Jubal pareció apenado.

—Jovencita, cuente hasta diez mil dos veces mientras termino. Ben no les descubrió. De hecho, ni siquiera el honorable Cavendish les descubrió…, al menos él no lo ha declarado así. Ya sabe cómo se comportan los testigos honestos.

—Bueno…, no, no lo sé. Jamás he tenido ningún trato con un testigo honesto.

—¿De veras? Quizá no se ha dado cuenta de ello. ¡Anne!

Anne estaba sentada en el trampolín; volvió la cabeza. Jubal alzó la voz:

—Esa casa nueva que hay en lo alto de la otra colina…, ¿distingues de qué color está pintada?

Anne miró en la dirección que señalaba Jubal y respondió:

—De este lado es blanca —no preguntó por qué se lo preguntaba Jubal, ni hizo ningún otro comentario.

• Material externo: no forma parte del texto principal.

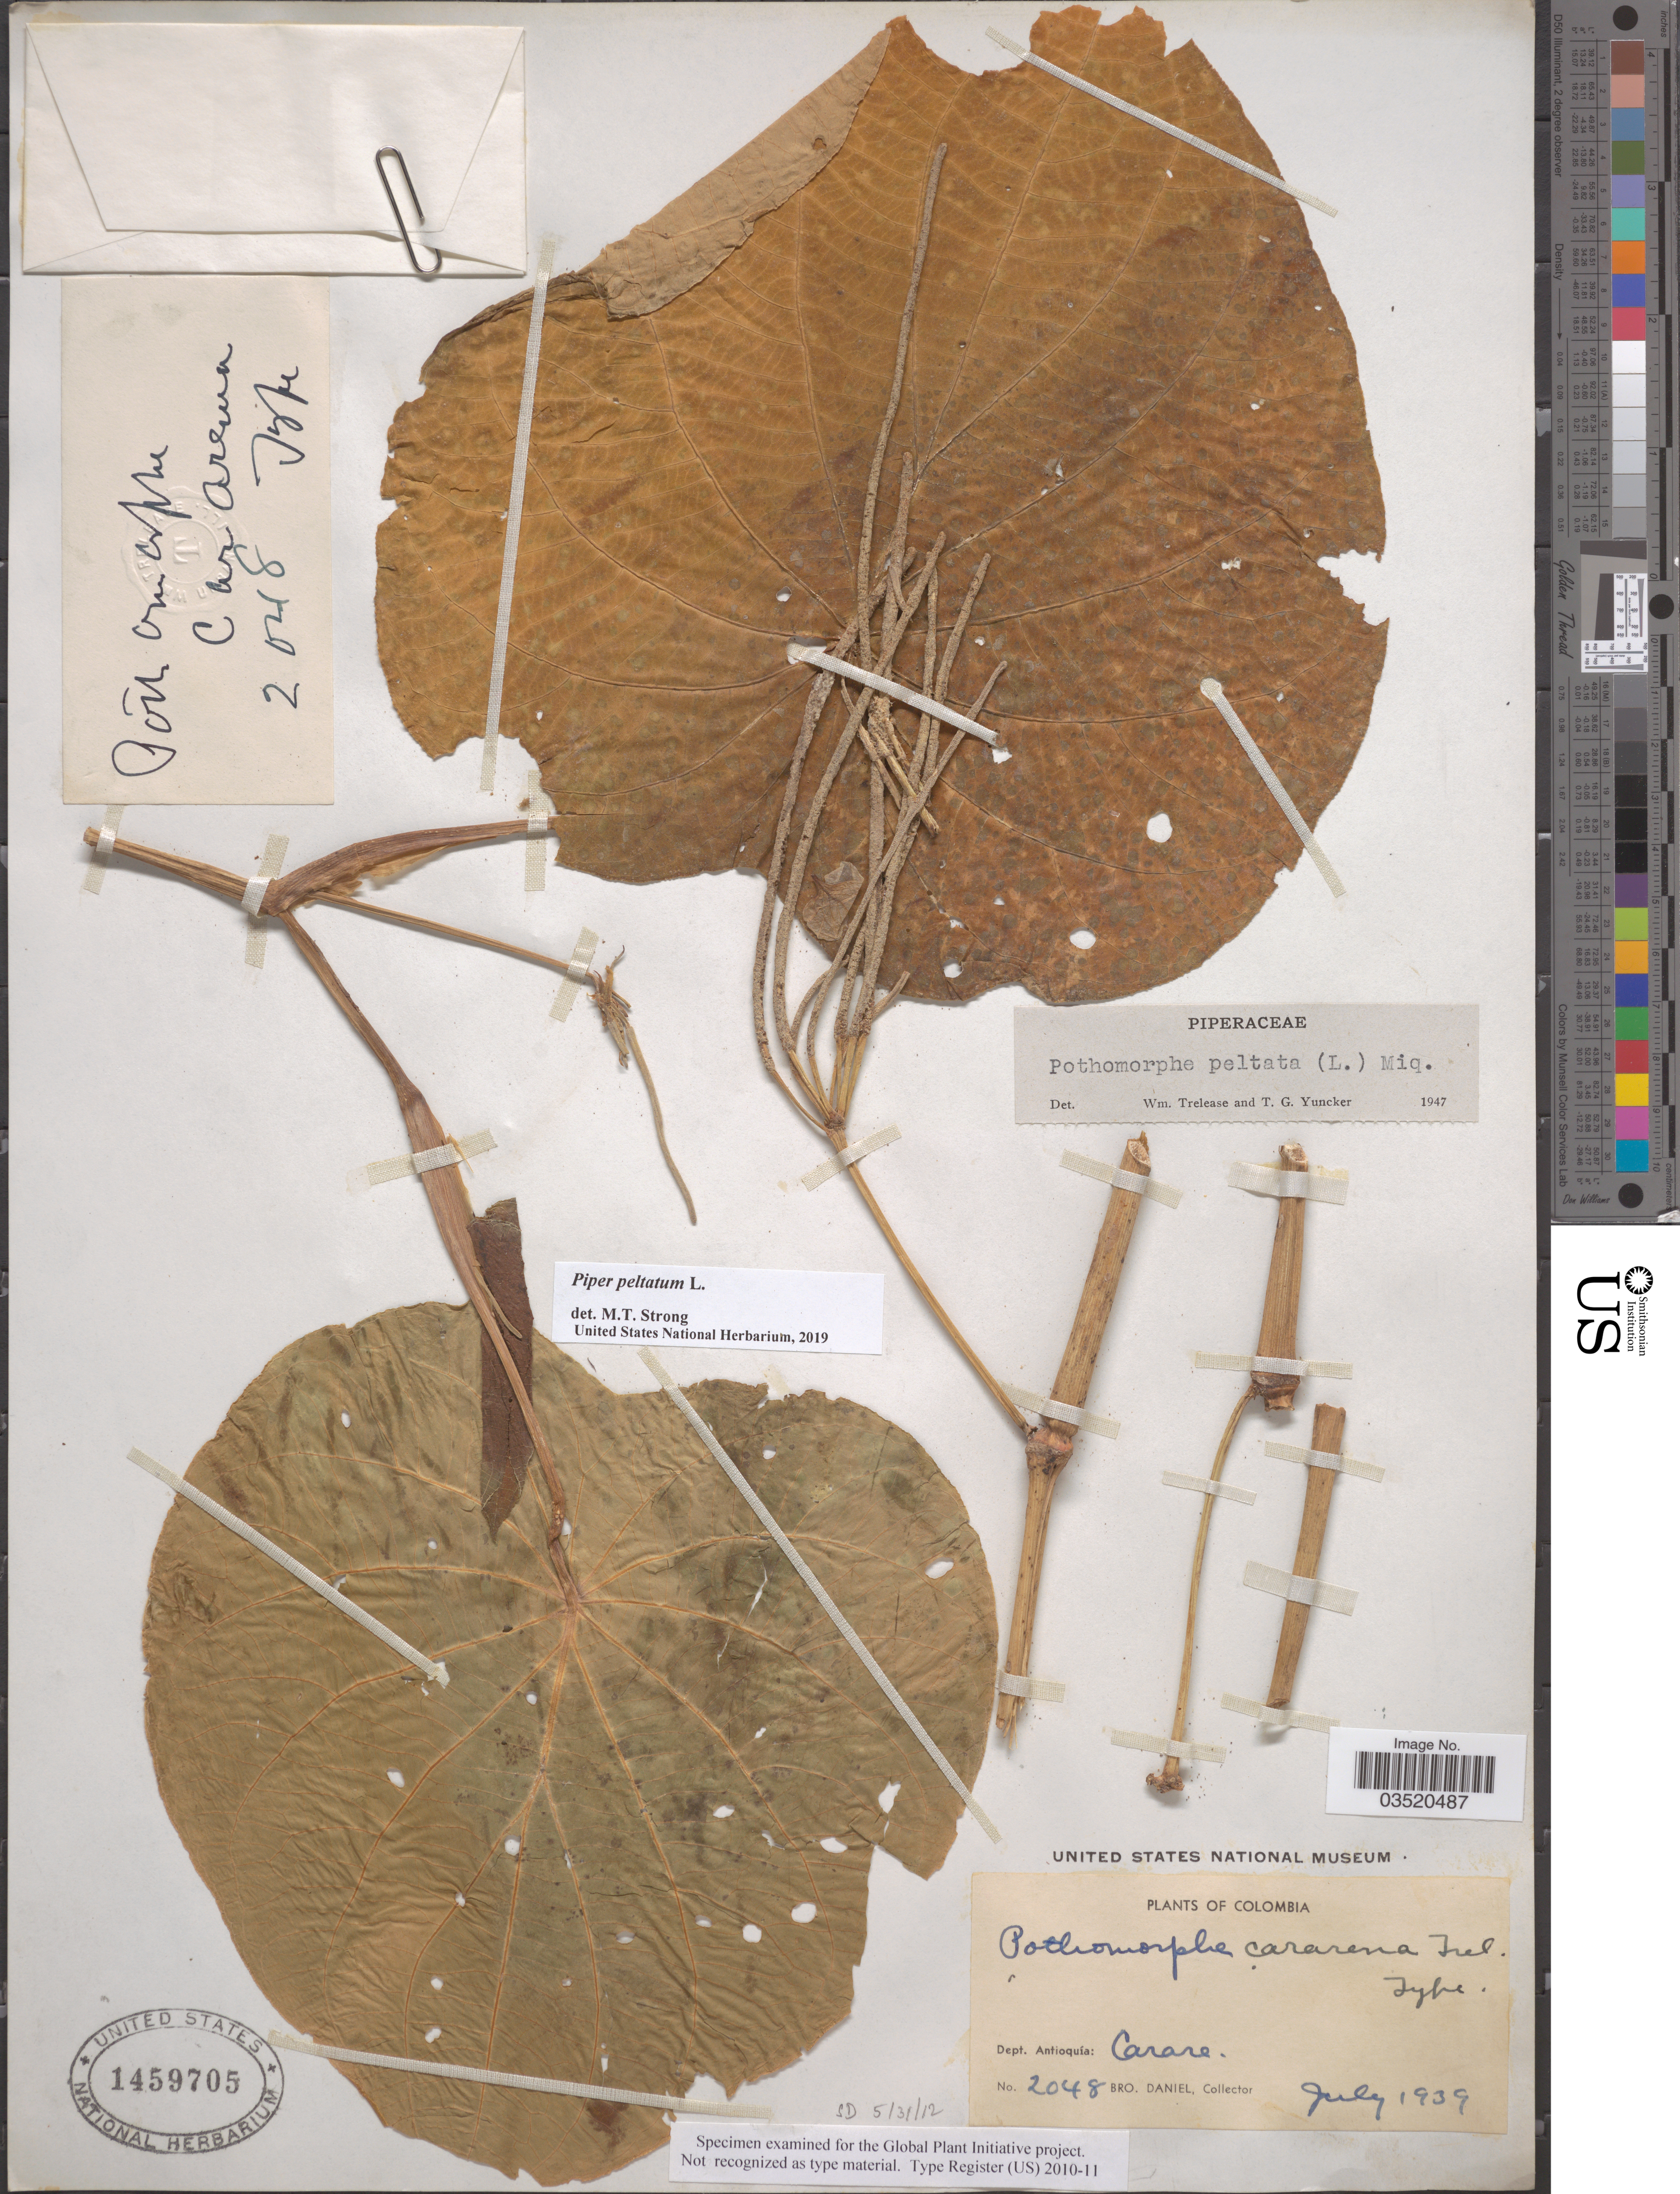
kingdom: Plantae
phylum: Tracheophyta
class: Magnoliopsida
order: Piperales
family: Piperaceae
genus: Piper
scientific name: Piper peltatum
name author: L.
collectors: Bro. Daniel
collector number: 2048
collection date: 1939-07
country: Colombia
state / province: Antioquia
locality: Dept. Antioquía: Carare.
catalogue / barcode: US 1459705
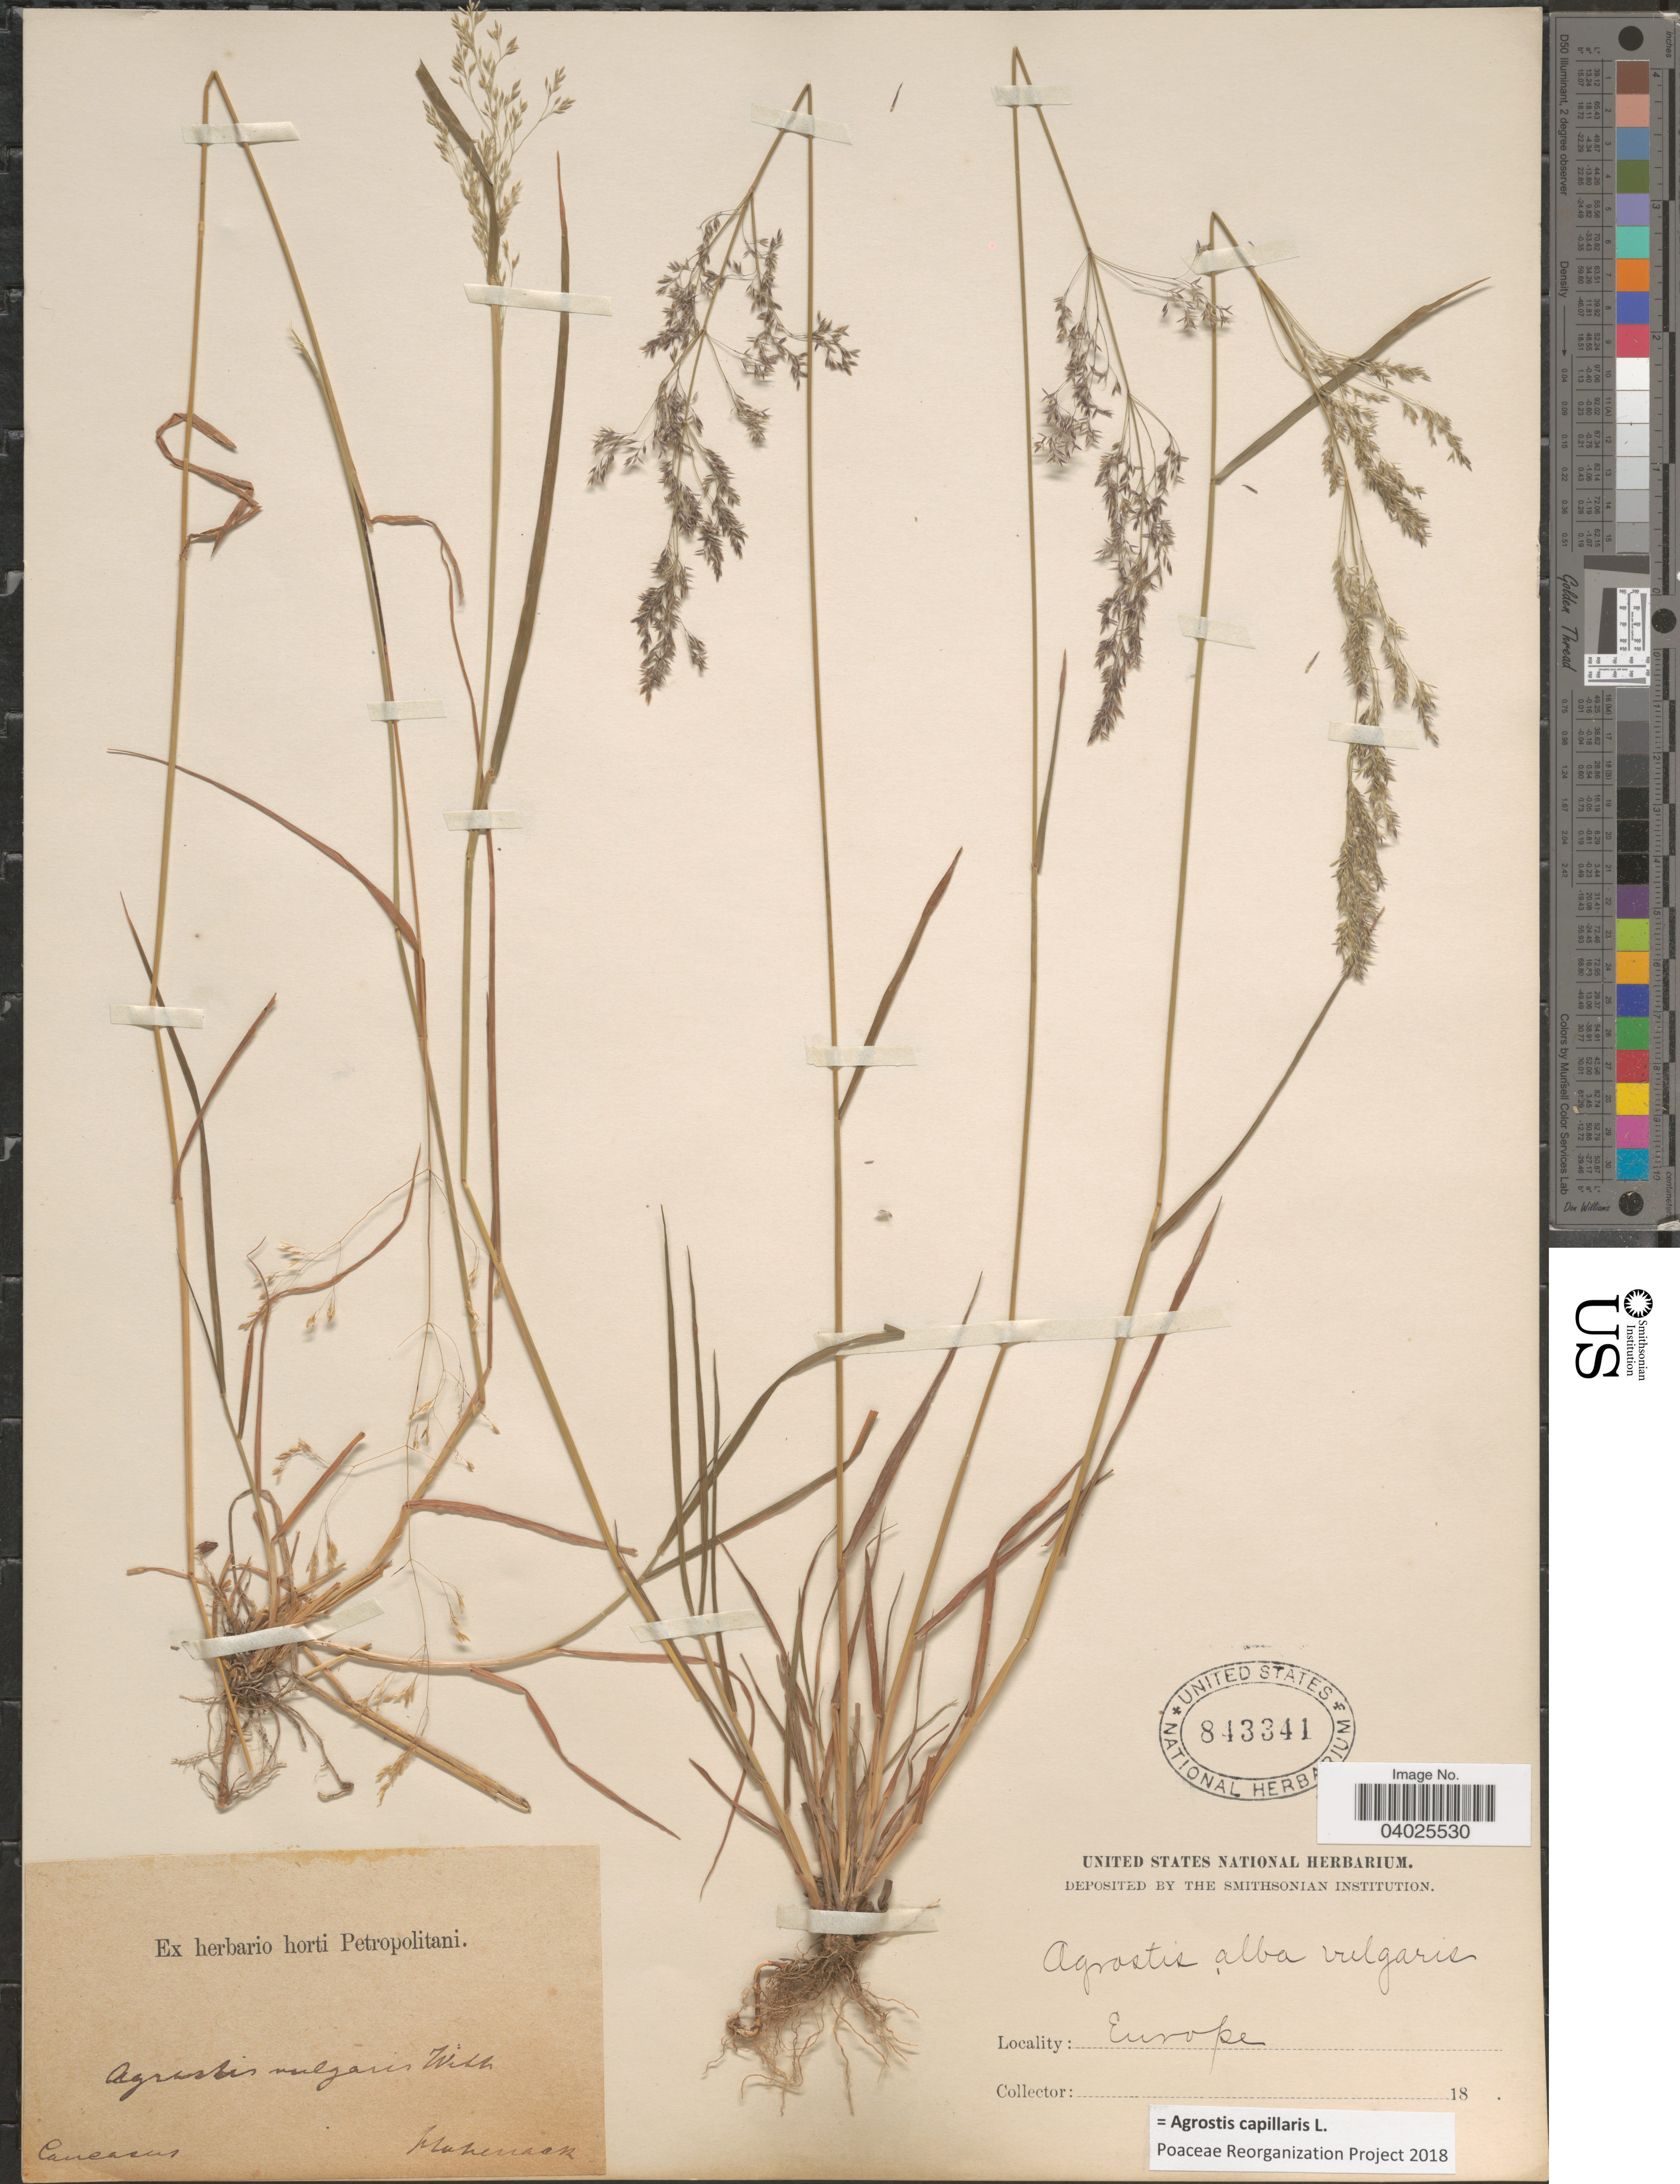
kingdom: Plantae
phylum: Tracheophyta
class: Liliopsida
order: Poales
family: Poaceae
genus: Agrostis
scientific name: Agrostis capillaris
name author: L.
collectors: Hohenack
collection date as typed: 18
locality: Caucasus. Europe.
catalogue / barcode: US 843341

Jubal se volvió a Jill y su voz recobró el tono normal.

—¿Se da cuenta? Anne está tan concienzudamente adoctrinada que ni siquiera se le ha ocurrido inferir que el otro lado probablemente también sea blanco. Ni todos los caballeros del rey podrían obligarla a comprometerse respecto al otro lado de la casa, a menos que fuese ella misma allí y mirase…, e incluso entonces jamás afirmaría de qué color podía estar pintado el otro lado de la casa después de haberse ido…, porque podrían repintarla tan pronto como se volviera de espaldas.

—¿Anne es testigo honesto?

—Graduada, con licencia ilimitada y admitida para testificar ante el Tribunal Supremo. Pregúntele alguna vez por qué decidió dejar de ejercer públicamente. Pero no planee hacer nada ese día…, le recitará la verdad, toda la verdad y nada más que la verdad, y eso toma tiempo. Volviendo al señor Cavendish…, Ben le contrató para un testimonio abierto, público, sin reserva alguna. Así que, cuando fue interrogado, Cavendish respondió con todo (y aburrido) detalle. Tengo una cinta de eso arriba. Pero la parte más interesante de su declaración es lo que no dice. No señala nunca que el individuo ante el que fueron llevados no fuese el Hombre de Marte…, pero ni una sola de sus palabras puede ser interpretada como indicación de que Cavendish aceptara que lo que le mostraron era realmente el Hombre de Marte. Si uno conoce a Cavendish, y yo le conozco, eso es concluyente. Si Cavendish hubiera visto a Mike, aunque sólo fuera por unos pocos minutos, habría informado de lo que había visto con tal exactitud que usted y yo, que conocemos a Mike, sabríamos sin lugar a dudas que lo había visto. Por ejemplo, Cavendish describe con una precisa jerga profesional la forma de las orejas del hombre al que vio…, y su descripción no encaja en absoluto con la forma de las orejas de Mike. Quod erat demostrandum: no vio a Mike. Y tampoco lo vio Ben. Les fue mostrado un fraude. Es más, Cavendish lo sabe, pero se ve profesionalmente impedido de emitir opiniones personales o conclusiones.